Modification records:
Content starts

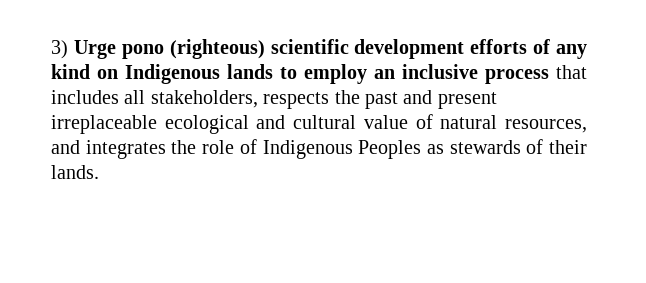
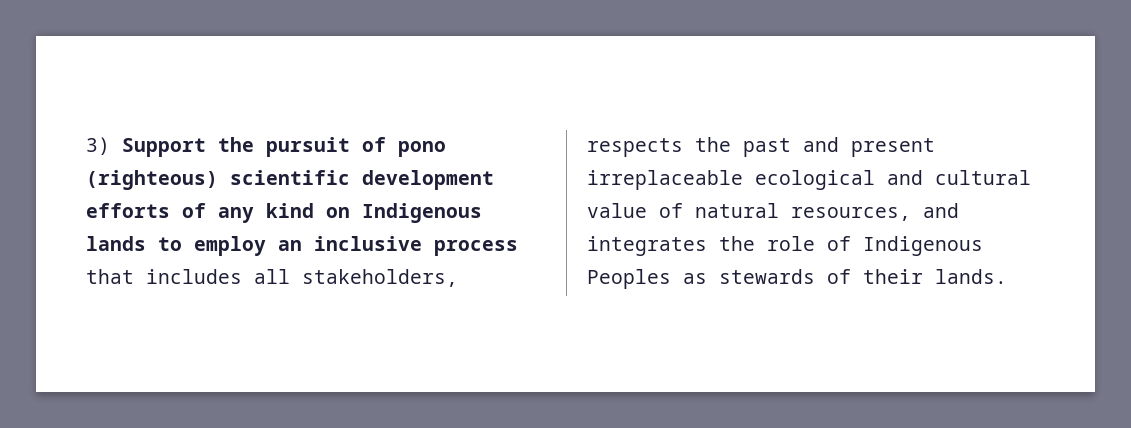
[73,40,116,59] Urge -> [122,137,386,157] Support the pursuit of

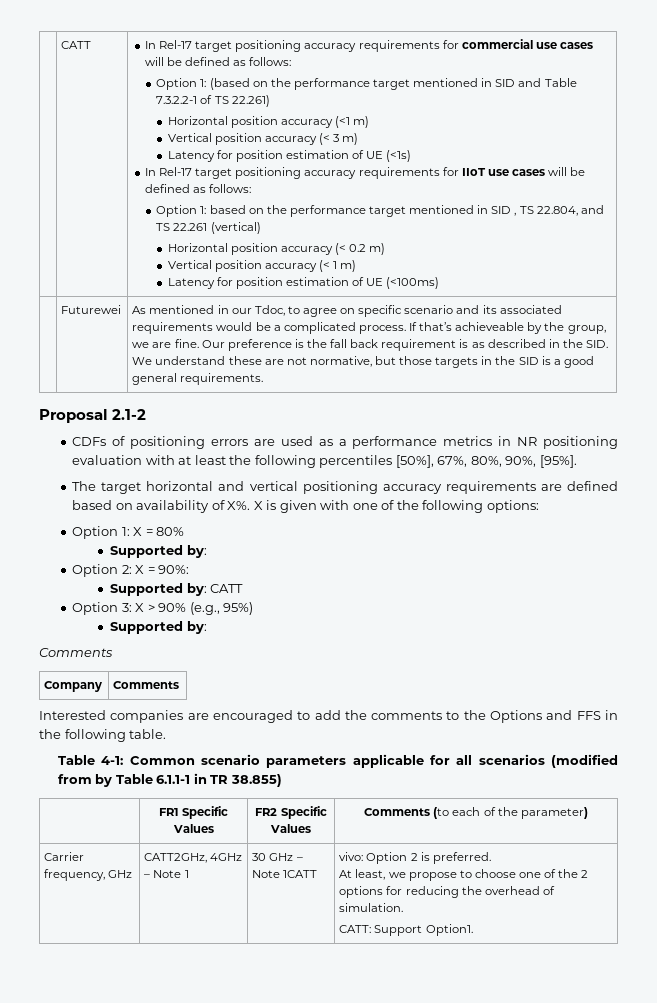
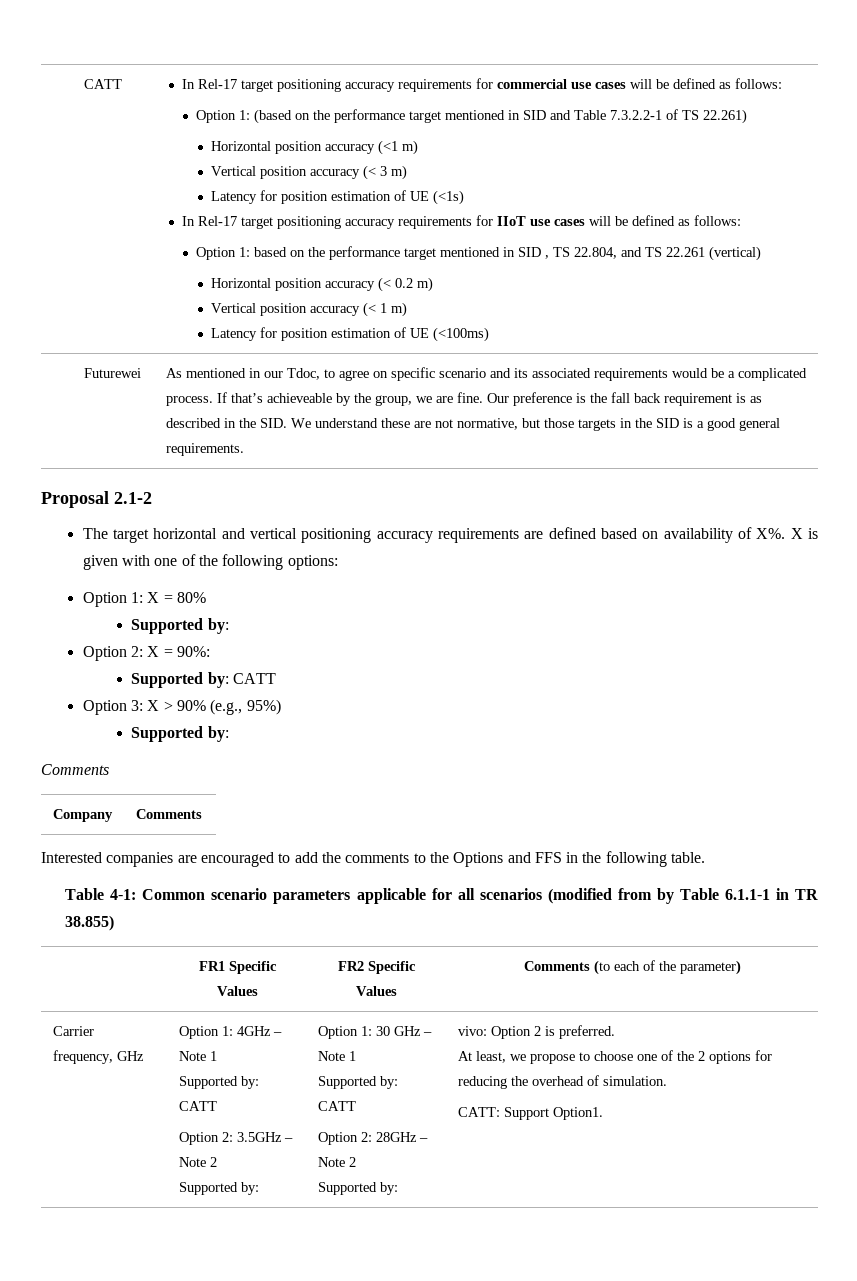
[72,436,619,449] [72,455,577,468] // CDFs of positioning errors are used as a performance metrics in NR positioning evaluation with at least the following percentiles [50%], 67%, 80%, 90%, [95%]. -> (152, 498) none
[144,853,208,863] CATT2GHz, -> [178,1026,233,1039] Option 1:
[252,853,303,861] [252,870,318,878] | 30 GHz – Note 1CATT -> [178,1076,259,1089] [178,1101,217,1111] [178,1132,293,1145] [178,1157,217,1167] [178,1182,259,1195] [317,1026,432,1039] [317,1051,356,1061] [317,1076,398,1089] [317,1101,356,1111] [317,1132,428,1145] [317,1157,356,1167] [317,1182,398,1195] // Supported by: CATT // Option 2: 3.5GHz – Note 2 // Supported by: | Option 1: 30 GHz – Note 1 // Supported by: CATT // Option 2: 28GHz – Note 2 // Supported by:

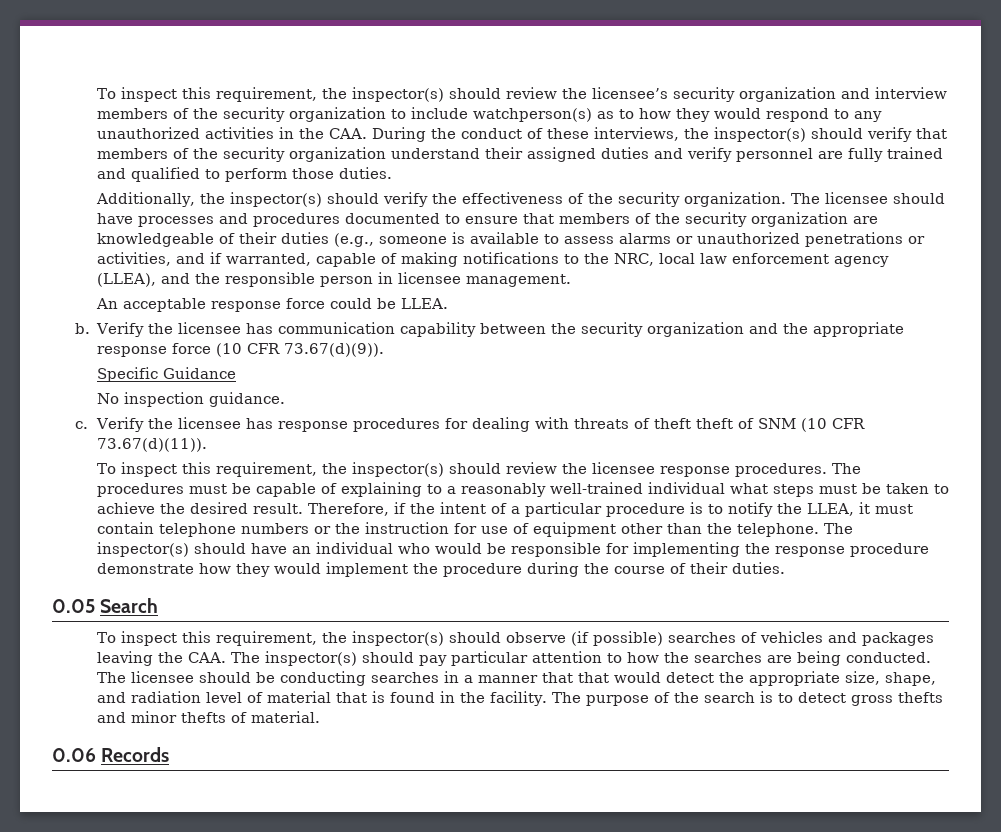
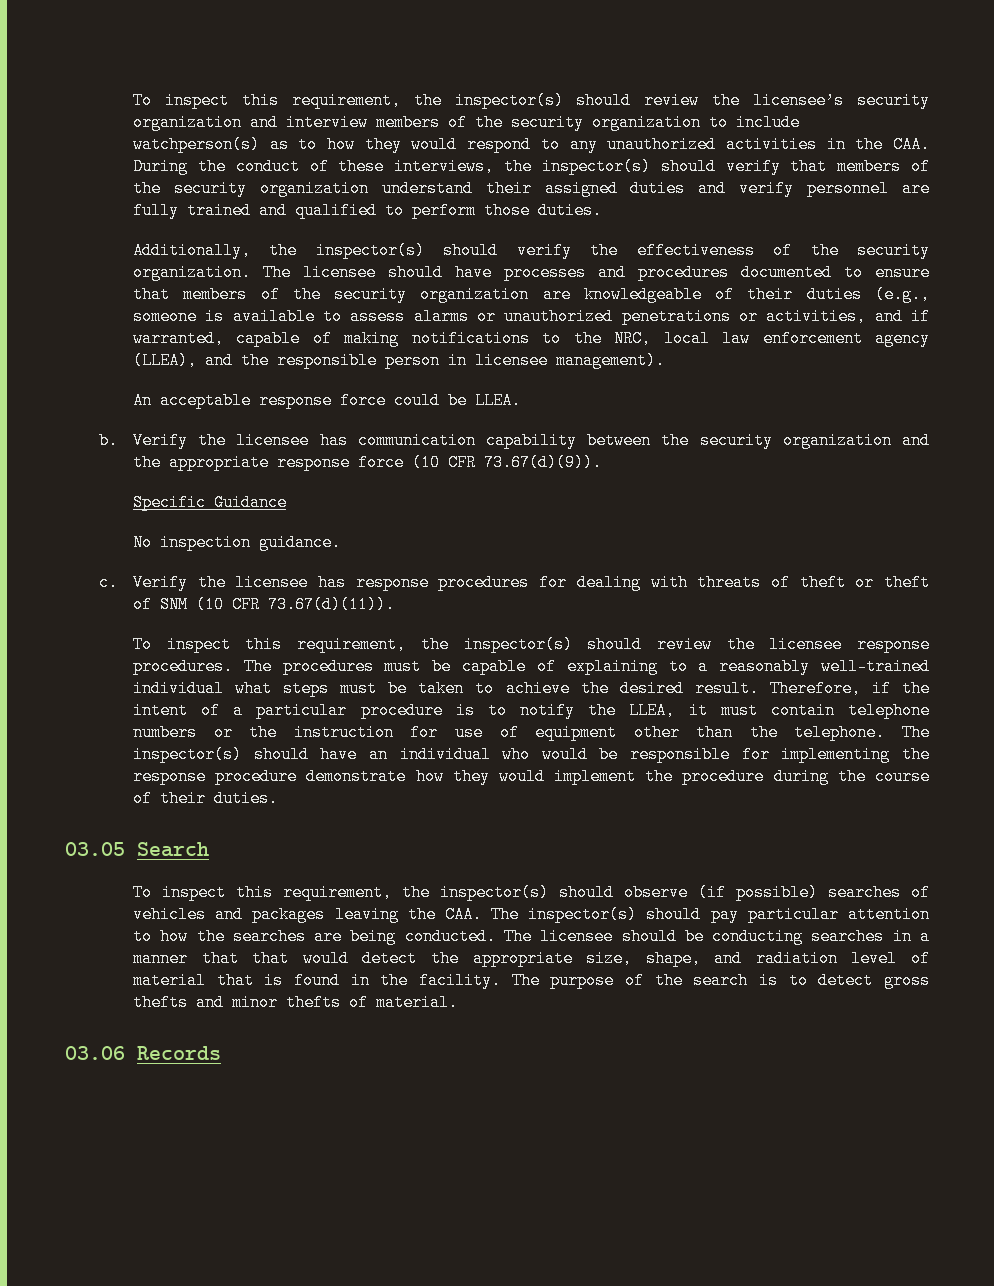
[465,274,571,287] management. -> [556,352,666,369] management).
(691, 423) none -> [855,574,875,591] or
[52,599,95,613] 0.05 -> [65,842,125,856] 03.05
[52,748,96,762] 0.06 -> [65,1046,125,1060] 03.06

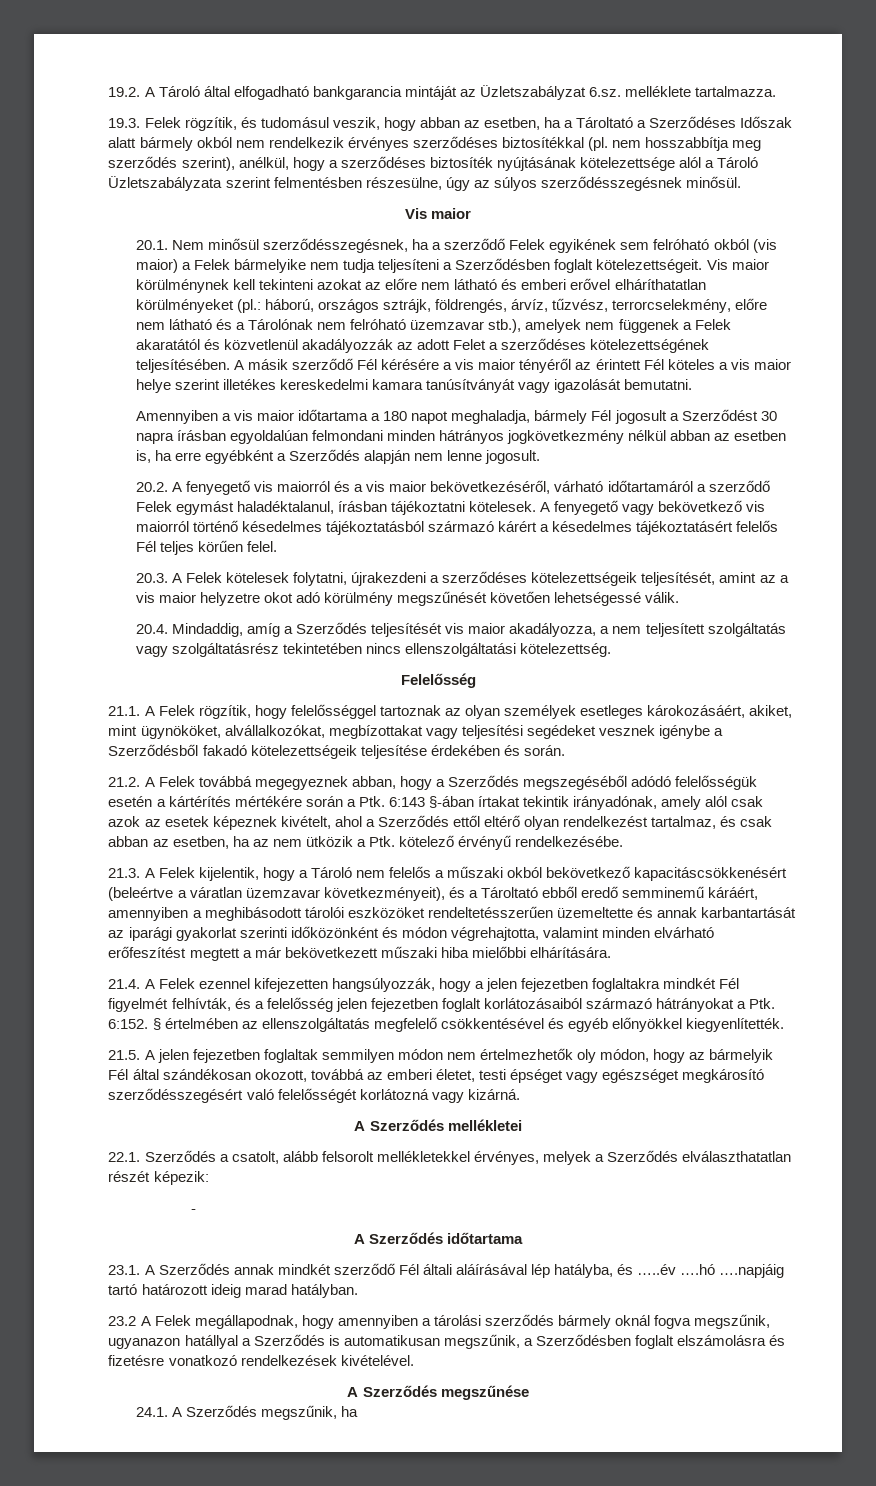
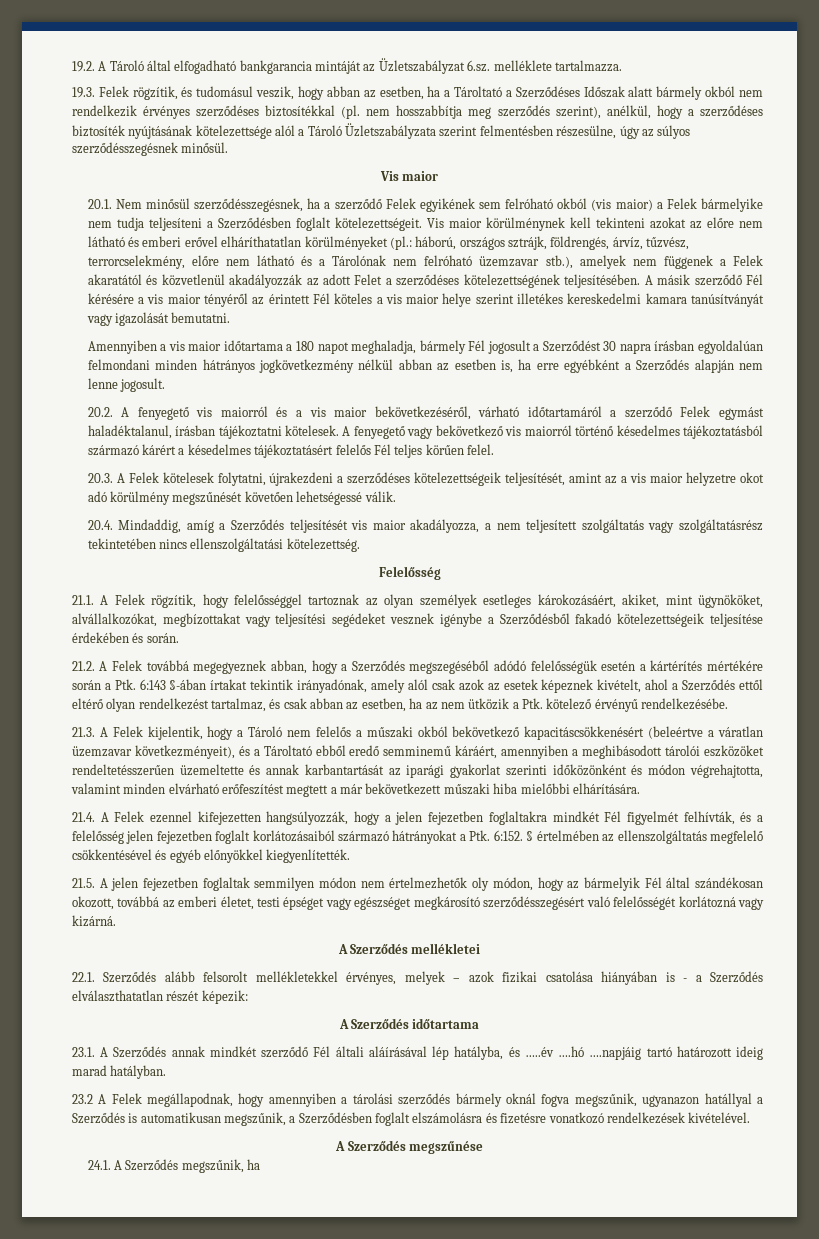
[219,1151,279,1164] a csatolt, -> (157, 977) none
(591, 1158) none -> [453,971,688,985] – azok fizikai csatolása hiányában is -
[190,1209,196,1213] // - -> (248, 997) none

Content ends

## PROBLEM REQUIREMENTS
Show the lines of the records that include the string "Option".

## EXPECTED OUTPUT
[144,853,208,863] CATT2GHz, -> [178,1026,233,1039] Option 1:
[252,853,303,861] [252,870,318,878] | 30 GHz – Note 1CATT -> [178,1076,259,1089] [178,1101,217,1111] [178,1132,293,1145] [178,1157,217,1167] [178,1182,259,1195] [317,1026,432,1039] [317,1051,356,1061] [317,1076,398,1089] [317,1101,356,1111] [317,1132,428,1145] [317,1157,356,1167] [317,1182,398,1195] // Supported by: CATT // Option 2: 3.5GHz – Note 2 // Supported by: | Option 1: 30 GHz – Note 1 // Supported by: CATT // Option 2: 28GHz – Note 2 // Supported by:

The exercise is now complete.